[Start of section]

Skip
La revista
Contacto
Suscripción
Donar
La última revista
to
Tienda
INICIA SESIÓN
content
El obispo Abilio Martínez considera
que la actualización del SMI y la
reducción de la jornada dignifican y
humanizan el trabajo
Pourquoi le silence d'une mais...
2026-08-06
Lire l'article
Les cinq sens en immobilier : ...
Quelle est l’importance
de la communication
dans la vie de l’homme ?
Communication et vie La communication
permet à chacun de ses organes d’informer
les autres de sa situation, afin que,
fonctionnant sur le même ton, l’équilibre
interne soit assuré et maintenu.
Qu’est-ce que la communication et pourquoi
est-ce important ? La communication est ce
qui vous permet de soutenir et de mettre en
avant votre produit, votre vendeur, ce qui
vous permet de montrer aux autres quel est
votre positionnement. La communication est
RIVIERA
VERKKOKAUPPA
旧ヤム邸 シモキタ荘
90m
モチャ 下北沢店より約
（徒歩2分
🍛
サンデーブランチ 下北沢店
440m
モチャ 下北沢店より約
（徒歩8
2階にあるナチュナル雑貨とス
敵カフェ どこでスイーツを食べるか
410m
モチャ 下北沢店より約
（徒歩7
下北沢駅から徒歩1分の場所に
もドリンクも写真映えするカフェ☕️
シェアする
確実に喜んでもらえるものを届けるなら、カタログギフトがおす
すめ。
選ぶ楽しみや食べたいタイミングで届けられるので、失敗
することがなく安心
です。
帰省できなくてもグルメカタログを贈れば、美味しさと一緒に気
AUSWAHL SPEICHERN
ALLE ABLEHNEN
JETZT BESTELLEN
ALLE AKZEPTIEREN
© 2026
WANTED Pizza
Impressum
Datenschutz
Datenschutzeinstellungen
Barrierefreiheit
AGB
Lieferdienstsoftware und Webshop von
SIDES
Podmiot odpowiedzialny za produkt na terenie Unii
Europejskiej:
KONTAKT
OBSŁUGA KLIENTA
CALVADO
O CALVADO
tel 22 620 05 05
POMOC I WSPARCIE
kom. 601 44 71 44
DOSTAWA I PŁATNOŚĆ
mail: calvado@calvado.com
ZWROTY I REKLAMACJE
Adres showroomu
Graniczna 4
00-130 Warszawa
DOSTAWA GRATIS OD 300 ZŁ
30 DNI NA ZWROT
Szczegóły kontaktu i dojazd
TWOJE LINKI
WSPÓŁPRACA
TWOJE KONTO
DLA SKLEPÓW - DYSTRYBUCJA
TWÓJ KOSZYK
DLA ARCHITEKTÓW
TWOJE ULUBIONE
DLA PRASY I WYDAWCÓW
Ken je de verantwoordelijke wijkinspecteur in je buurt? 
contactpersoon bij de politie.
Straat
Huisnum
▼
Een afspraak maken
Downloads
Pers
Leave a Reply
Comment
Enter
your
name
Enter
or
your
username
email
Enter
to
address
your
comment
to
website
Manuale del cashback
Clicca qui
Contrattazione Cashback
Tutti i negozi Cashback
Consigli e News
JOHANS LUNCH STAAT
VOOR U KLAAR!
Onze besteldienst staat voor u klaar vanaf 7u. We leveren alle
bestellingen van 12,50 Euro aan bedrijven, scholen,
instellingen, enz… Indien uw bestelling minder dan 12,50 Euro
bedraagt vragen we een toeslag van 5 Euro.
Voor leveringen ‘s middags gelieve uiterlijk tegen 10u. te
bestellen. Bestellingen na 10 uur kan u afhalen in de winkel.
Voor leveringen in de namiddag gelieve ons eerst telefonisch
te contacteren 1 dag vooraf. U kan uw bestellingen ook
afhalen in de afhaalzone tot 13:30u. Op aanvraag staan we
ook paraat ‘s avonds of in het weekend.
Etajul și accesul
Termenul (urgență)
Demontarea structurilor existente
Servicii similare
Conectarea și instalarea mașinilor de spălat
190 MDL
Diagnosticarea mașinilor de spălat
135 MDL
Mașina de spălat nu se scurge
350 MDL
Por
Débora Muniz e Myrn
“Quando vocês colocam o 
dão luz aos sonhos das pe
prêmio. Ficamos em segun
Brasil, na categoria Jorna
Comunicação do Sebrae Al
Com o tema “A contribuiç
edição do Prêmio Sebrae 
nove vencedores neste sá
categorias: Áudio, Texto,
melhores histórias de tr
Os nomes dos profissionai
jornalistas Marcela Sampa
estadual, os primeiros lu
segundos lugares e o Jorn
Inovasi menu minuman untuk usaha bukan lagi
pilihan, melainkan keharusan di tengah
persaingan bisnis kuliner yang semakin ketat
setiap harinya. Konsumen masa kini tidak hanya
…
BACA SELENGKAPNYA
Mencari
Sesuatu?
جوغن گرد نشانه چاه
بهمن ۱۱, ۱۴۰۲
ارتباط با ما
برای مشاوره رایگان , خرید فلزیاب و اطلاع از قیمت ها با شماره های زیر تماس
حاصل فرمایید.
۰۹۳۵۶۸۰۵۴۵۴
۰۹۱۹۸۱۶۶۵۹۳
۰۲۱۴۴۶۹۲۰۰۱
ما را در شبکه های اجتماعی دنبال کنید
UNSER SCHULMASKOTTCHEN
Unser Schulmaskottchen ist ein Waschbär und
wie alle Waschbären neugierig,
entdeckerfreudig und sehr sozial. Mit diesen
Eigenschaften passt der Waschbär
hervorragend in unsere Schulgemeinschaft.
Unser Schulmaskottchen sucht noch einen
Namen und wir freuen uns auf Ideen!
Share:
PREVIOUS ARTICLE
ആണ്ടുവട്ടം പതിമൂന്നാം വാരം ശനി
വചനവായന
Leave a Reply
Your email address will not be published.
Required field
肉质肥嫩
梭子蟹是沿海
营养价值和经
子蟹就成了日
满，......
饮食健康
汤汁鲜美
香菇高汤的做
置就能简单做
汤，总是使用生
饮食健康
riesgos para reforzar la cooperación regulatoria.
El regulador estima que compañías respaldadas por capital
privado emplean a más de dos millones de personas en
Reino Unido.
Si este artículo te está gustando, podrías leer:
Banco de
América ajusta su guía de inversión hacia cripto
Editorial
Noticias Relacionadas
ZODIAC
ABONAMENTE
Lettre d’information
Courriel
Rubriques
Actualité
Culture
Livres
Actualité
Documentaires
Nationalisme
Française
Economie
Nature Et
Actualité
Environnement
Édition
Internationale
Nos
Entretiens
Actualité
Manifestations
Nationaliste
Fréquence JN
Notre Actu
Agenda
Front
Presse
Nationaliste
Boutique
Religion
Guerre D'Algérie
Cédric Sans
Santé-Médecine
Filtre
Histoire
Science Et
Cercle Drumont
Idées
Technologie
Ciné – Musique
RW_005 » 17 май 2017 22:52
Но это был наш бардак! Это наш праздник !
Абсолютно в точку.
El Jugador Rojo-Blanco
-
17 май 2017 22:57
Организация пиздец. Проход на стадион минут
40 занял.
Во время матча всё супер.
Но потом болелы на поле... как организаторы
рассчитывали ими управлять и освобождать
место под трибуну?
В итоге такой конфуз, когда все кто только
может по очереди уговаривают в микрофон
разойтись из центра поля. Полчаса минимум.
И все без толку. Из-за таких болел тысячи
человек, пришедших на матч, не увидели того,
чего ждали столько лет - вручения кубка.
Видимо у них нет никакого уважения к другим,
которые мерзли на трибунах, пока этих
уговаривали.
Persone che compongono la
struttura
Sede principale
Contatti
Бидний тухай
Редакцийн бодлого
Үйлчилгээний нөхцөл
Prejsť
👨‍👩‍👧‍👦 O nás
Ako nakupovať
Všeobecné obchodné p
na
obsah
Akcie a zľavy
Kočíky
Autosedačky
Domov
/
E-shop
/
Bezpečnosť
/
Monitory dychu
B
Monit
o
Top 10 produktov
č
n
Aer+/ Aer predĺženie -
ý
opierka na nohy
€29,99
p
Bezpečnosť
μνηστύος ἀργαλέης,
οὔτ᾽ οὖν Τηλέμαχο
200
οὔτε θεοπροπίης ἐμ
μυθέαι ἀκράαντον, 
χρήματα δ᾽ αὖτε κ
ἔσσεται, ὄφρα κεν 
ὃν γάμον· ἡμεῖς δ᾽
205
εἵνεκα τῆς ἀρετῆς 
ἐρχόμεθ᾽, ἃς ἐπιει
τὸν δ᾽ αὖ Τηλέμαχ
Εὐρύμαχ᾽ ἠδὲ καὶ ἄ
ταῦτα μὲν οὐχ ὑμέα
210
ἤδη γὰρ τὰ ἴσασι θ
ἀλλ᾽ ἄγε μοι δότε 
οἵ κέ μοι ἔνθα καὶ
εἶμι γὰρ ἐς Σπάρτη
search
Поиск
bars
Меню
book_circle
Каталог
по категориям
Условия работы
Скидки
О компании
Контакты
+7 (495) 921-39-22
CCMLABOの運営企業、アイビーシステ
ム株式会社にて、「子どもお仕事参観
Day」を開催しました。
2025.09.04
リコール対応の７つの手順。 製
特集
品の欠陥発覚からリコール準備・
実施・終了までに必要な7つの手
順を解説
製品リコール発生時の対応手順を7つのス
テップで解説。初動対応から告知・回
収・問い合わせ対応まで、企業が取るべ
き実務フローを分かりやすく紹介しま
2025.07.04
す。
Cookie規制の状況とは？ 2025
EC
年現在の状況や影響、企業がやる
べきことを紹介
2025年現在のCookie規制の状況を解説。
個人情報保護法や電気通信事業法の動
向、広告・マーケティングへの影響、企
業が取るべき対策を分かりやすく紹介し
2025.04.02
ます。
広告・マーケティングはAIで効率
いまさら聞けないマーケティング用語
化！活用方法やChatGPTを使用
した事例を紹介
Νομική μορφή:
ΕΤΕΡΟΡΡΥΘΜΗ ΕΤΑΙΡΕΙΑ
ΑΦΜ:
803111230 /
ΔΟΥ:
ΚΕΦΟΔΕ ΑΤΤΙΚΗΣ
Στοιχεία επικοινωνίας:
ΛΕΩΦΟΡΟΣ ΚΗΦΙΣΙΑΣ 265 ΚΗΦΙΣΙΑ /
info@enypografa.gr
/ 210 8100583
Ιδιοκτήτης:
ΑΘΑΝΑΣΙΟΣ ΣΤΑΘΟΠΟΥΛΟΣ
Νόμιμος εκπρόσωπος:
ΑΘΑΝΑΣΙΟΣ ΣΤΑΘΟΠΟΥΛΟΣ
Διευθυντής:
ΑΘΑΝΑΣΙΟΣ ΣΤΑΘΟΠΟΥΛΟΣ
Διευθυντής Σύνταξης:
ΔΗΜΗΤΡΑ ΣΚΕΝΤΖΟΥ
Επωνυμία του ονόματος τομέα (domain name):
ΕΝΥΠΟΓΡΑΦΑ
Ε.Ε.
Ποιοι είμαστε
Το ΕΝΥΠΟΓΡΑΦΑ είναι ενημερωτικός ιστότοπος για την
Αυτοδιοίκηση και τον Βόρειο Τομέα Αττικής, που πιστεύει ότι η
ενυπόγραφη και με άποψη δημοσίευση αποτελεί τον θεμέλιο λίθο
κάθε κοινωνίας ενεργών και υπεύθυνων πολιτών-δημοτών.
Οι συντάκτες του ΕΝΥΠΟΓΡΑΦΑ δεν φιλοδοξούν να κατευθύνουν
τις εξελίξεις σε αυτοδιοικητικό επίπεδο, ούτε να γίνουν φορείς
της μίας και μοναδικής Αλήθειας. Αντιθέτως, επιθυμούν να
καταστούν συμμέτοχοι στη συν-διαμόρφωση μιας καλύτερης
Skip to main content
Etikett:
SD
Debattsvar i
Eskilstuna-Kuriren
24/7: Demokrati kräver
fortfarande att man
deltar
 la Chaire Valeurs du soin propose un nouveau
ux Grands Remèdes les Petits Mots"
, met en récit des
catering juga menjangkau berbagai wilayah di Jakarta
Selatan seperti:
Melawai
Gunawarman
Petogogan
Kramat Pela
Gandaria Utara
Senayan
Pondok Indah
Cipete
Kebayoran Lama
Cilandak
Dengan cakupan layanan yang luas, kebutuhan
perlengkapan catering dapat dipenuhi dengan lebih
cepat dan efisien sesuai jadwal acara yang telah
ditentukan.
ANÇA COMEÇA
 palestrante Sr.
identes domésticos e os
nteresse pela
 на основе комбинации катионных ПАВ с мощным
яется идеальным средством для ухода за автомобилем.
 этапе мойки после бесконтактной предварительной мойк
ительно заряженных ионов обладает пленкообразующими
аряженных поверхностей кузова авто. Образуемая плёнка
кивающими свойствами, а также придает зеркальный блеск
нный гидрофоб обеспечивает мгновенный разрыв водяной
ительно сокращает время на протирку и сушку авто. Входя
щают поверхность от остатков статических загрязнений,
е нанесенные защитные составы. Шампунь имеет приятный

[End of section]

▶ [What is being asked]:
Where a line of the records has the string "vous", return that line.

▶ [Solution to this task]:
qui vous permet de soutenir et de mettre en
vous permet de montrer aux autres quel est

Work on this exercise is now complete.